F. Gouin (Marseille) a fait le point sur le risque « prion » en anesthésie-réanimation. Il faut actuellement prendre en compte la nouvelle forme de la maladie de Creutzfeldt-Jakob liée au nouveau variant présent non seulement dans le système nerveux et l’œil mais aussi dans les tissus lymphoïdes, même en phase préclinique. L’usage unique et la protection jetable doivent être utilisés chaque fois que cela est possible, sinon du matériel autoclavable, à défaut du matériel supportant un procédé d’inactivation chimique par la soude ou l’hypochlorite de sodium. La traçabilité doit être assurée chaque fois que du matériel recyclable a été au contact avec des tissus infectieux. Les respirateurs ne sont pas concernés. L’usage unique est recommandé pour les lames de laryngoscope et les masques laryngés.
Le fibroscope qui sert à réaliser une intubation doit être considéré comme une lame de laryngoscope, donc subir un double nettoyage puis un nettoyage à l’acide péracétique.

La réunion s’est terminée par quelques communications libres :

C. Calmejane (Timone enfants - Marseille) a décrit un choc hémorragique lors de la reprise d’une amygdalectomie, soulignant l’intérêt du transfert dans un cadre adapté.

C. Petrognani a décrit la prise en charge d’enfants ayant inhalé des cacahuètes, par les hôpitaux de Dakar.

N. El Harrar (Maroc) a évalué la fréquence de l’intubation difficile dans le service d’ORL de l’hôpital de Casablanca.
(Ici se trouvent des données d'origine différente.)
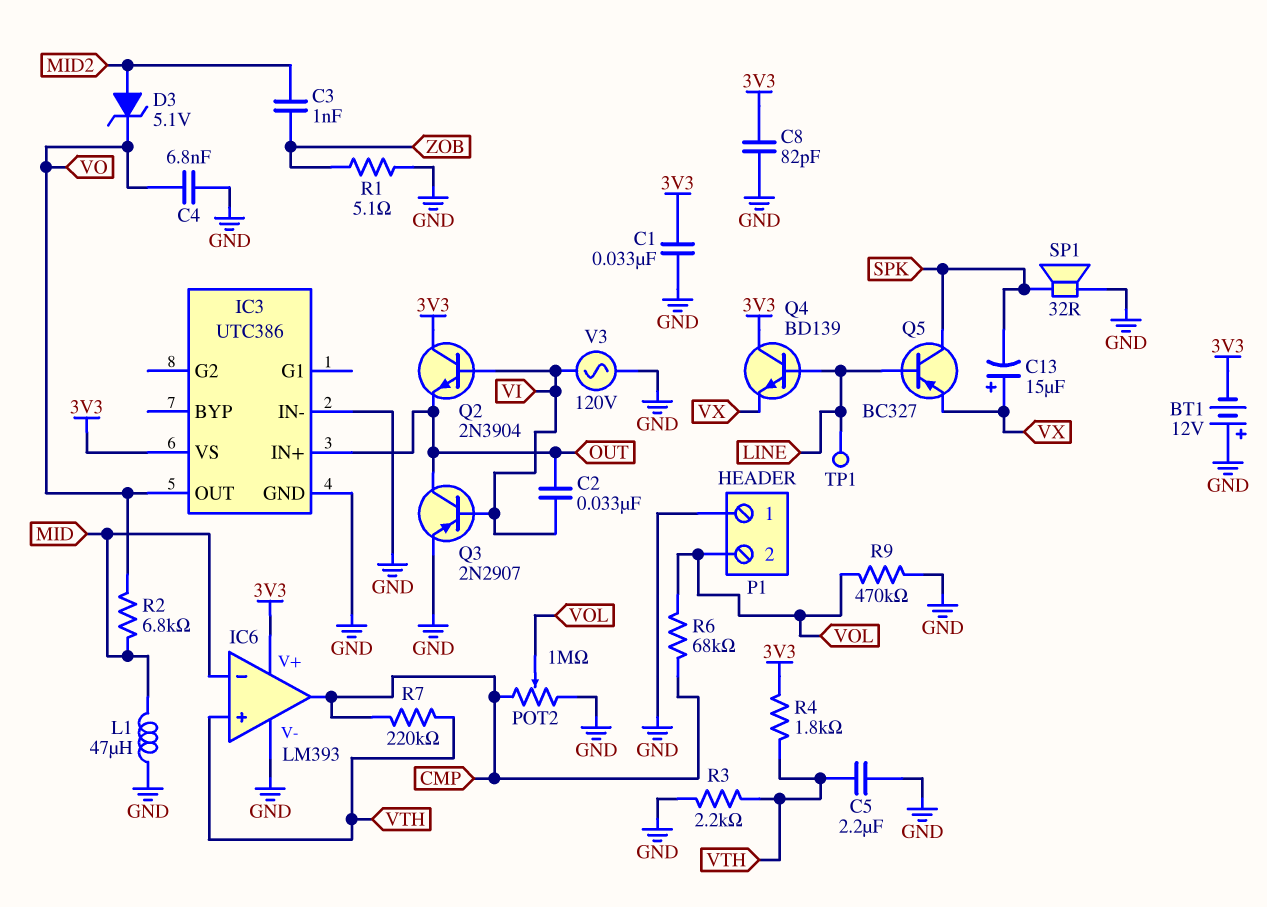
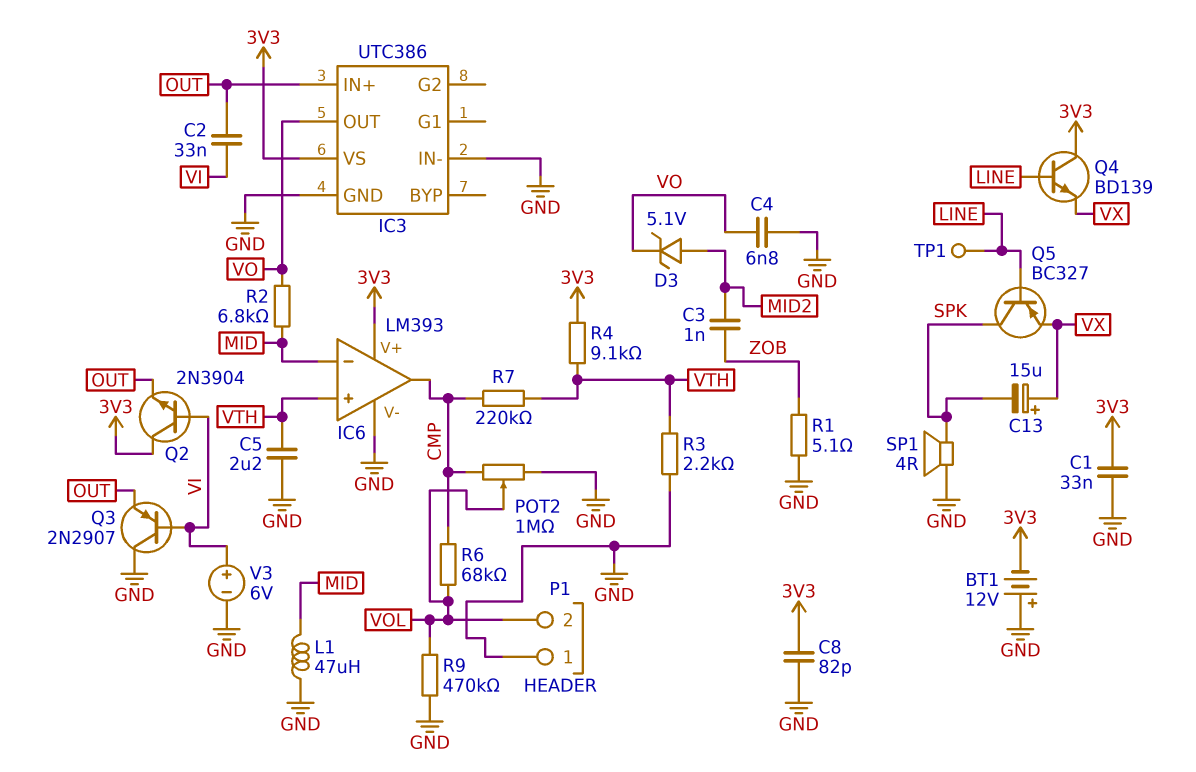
Q3: PNP 2N2907 (B VI, C OUT, E GND) -> PNP 2N2907 (B VI, C GND, E OUT)
R4: 1.8k (3V3, VTH) -> 9.1k (3V3, VTH)
SP1: speaker 32R (GND, SPK) -> speaker 4R (GND, SPK)
V3: AC 120V (GND, VI) -> 6V (plus VI, minus GND)

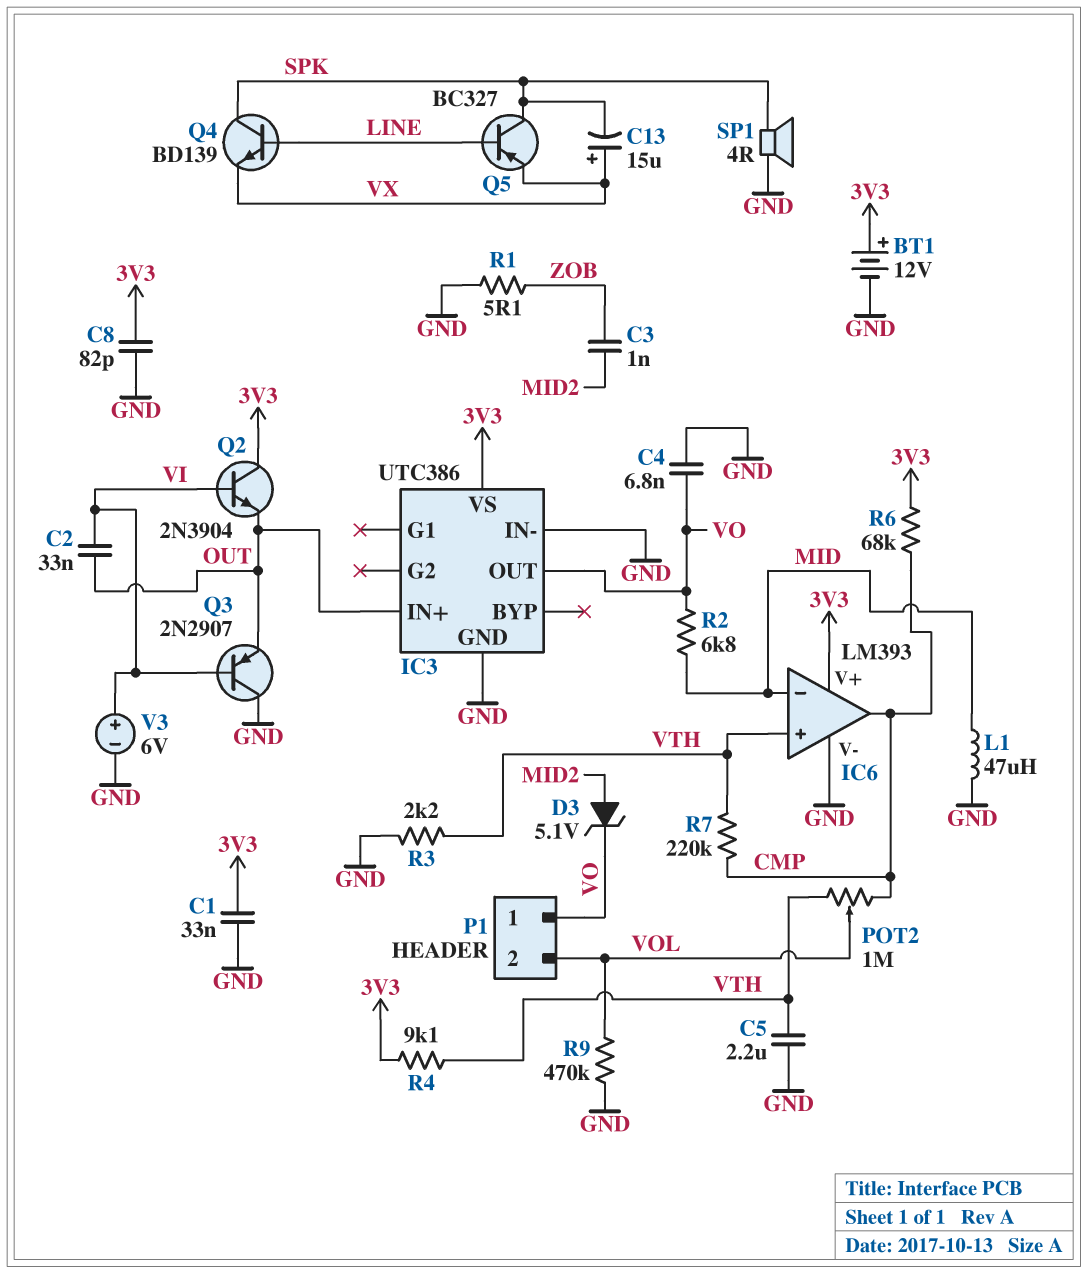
BT1: 12V (plus GND, minus 3V3) -> 12V (plus 3V3, minus GND)
P1 pin 1: GND -> VO
POT2: 1M (CMP, GND, wiper VOL) -> 1M (CMP, VTH, wiper VOL)
Q4: NPN BD139 (B LINE, C 3V3, E VX) -> NPN BD139 (B LINE, C SPK, E VX)
R6: 68k (CMP, VOL) -> 68k (3V3, CMP)
TP1: test point (LINE) -> none

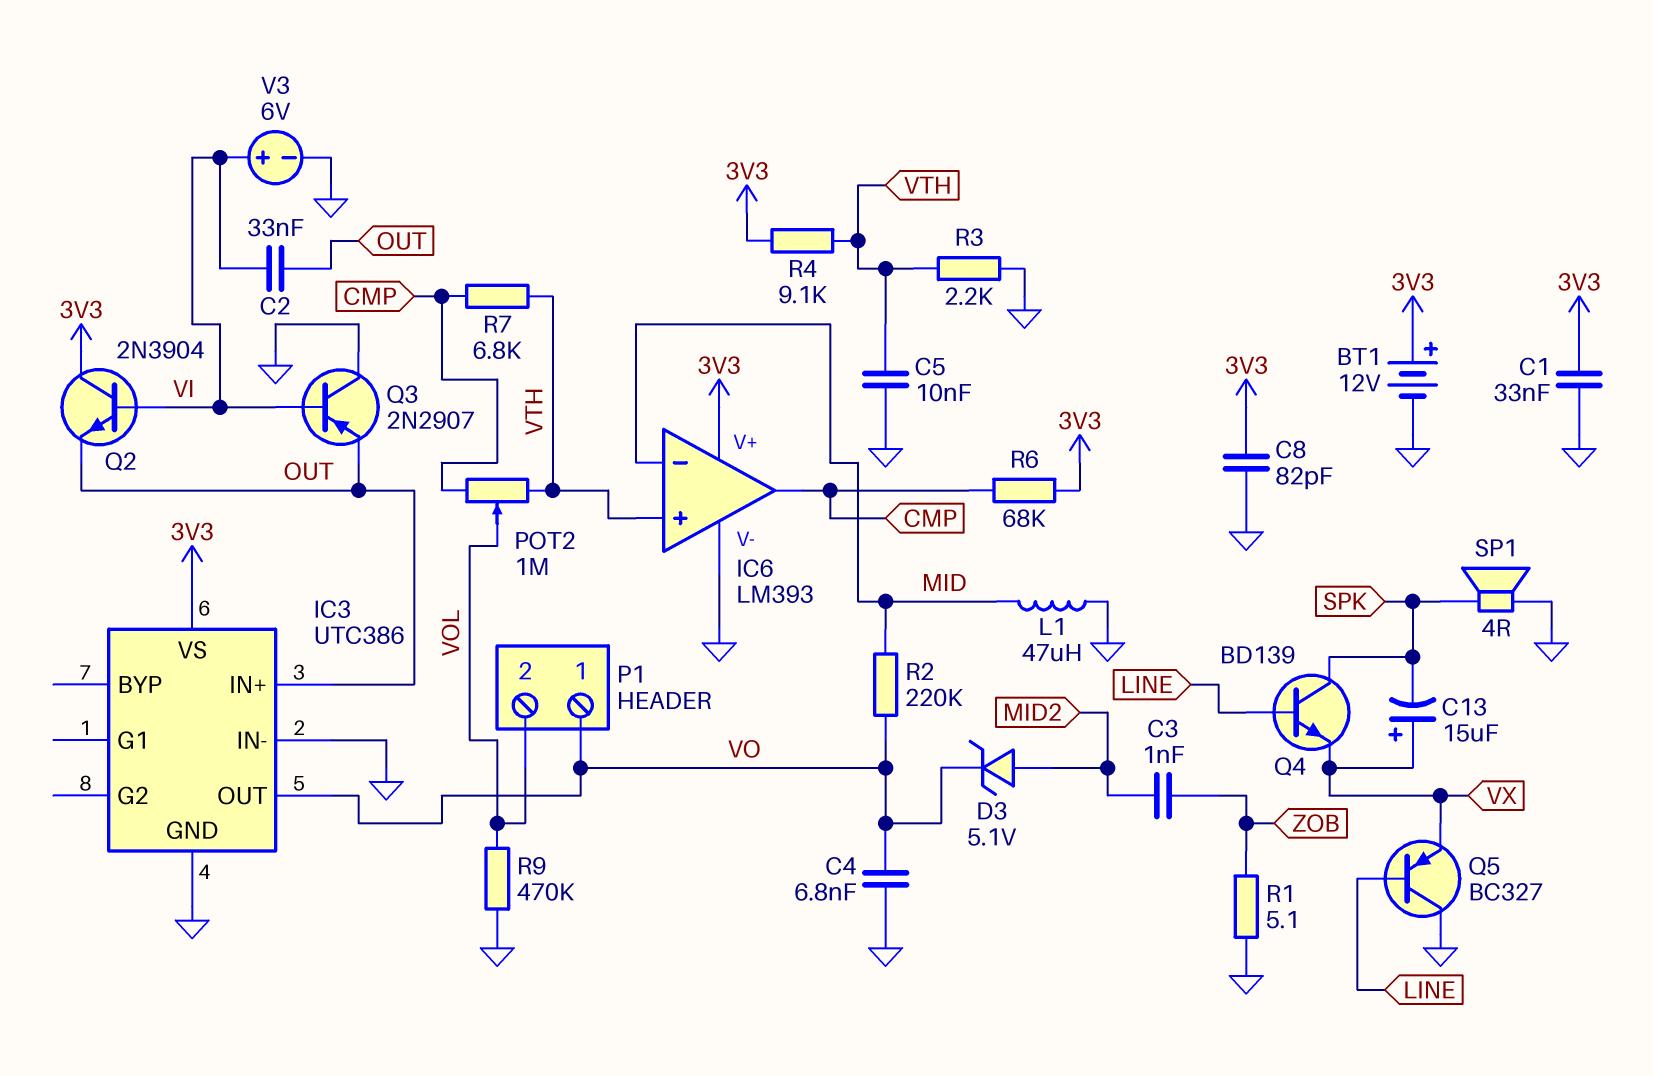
C5: 2.2uF (GND, VTH) -> 10nF (GND, VTH)
Q5: PNP BC327 (B LINE, C SPK, E VX) -> PNP BC327 (B LINE, C GND, E VX)
R2: 6.8k (MID, VO) -> 220k (MID, VO)
R7: 220k (CMP, VTH) -> 6.8k (CMP, VTH)

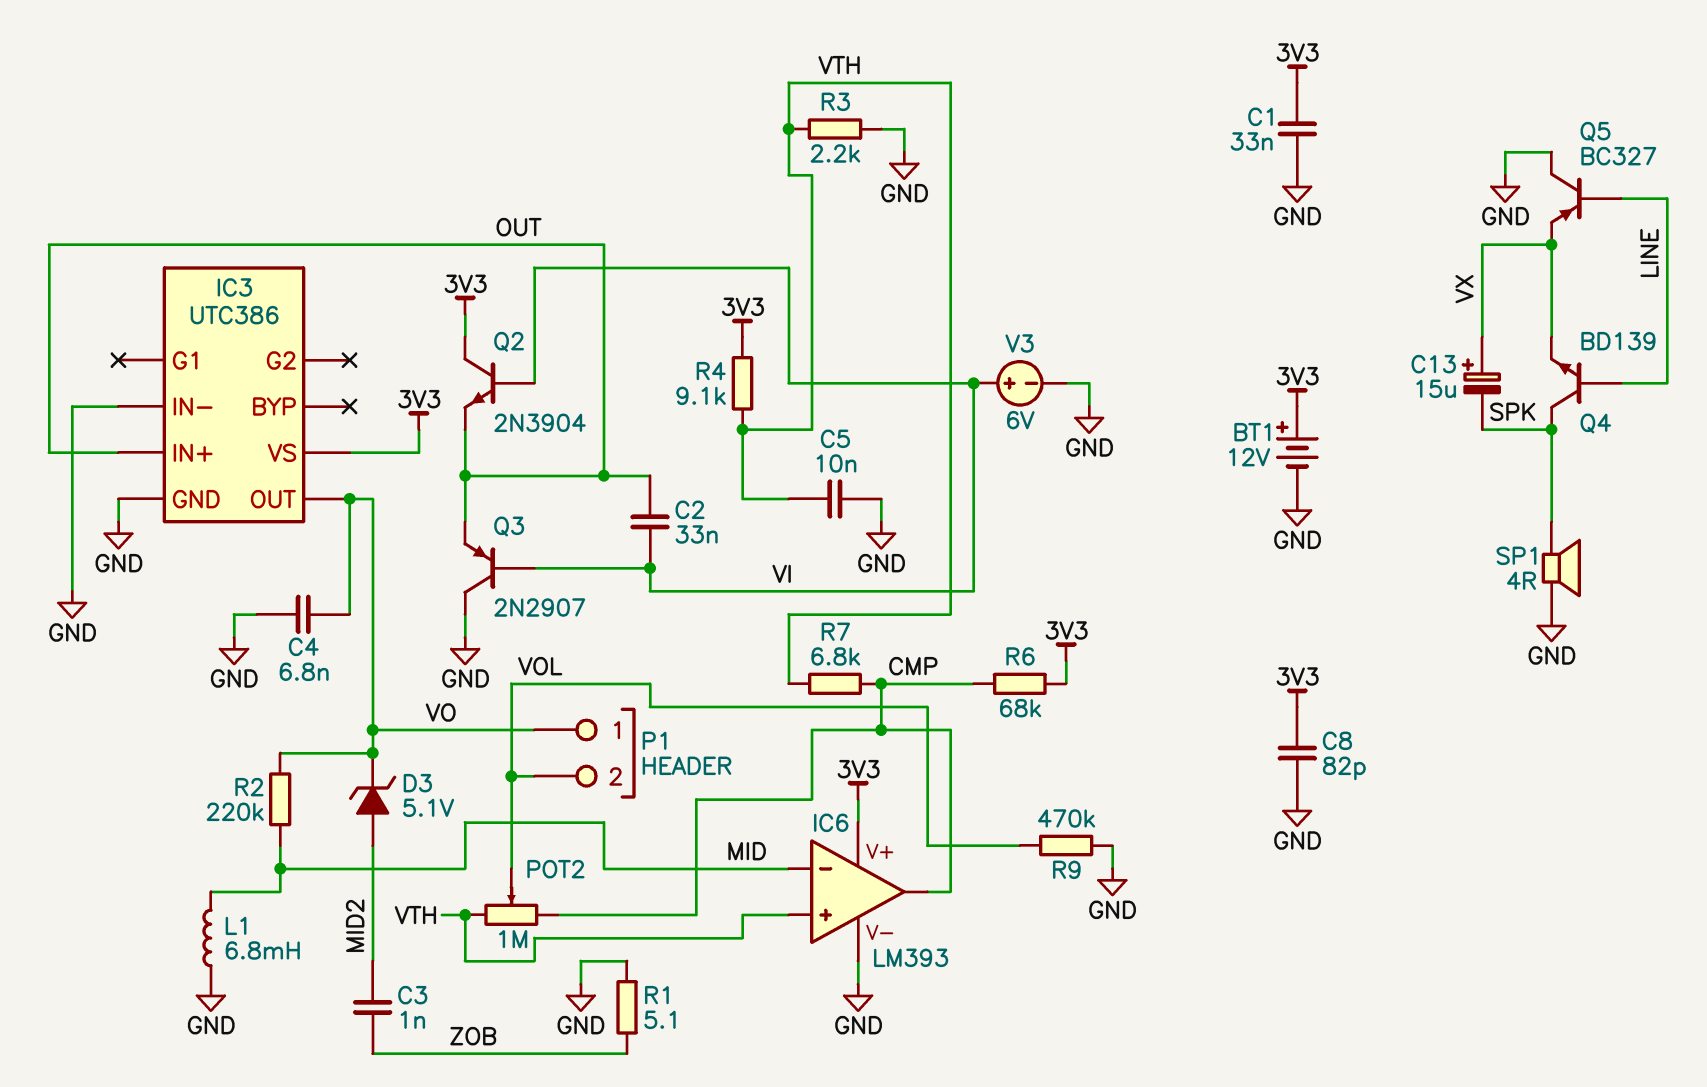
L1: 47uH (GND, MID) -> 6.8mH (GND, MID)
G. Gueret (Brest) recommande l’utilisation du connecteur 7 ml avec le respirateur Mistral, nouvel appareil de jet-ventilation car la pression télé-expiratoire reflète la pression intra-trachéale avec une plus grande gamme de fréquences, et de cathéters.

F. Masson (Villejuif) a décrit la mise en place difficile d’un cathéter transtrachéal chez un patient présentant une tumeur prétrachéale.

Et B. Lévy (Marseille) a souligné l’intérêt de la corticothérapie pharyngo-laryngée locale dans la prévention des douleurs post intubation en post opératoire immédiat, non retrouvé ultérieurement.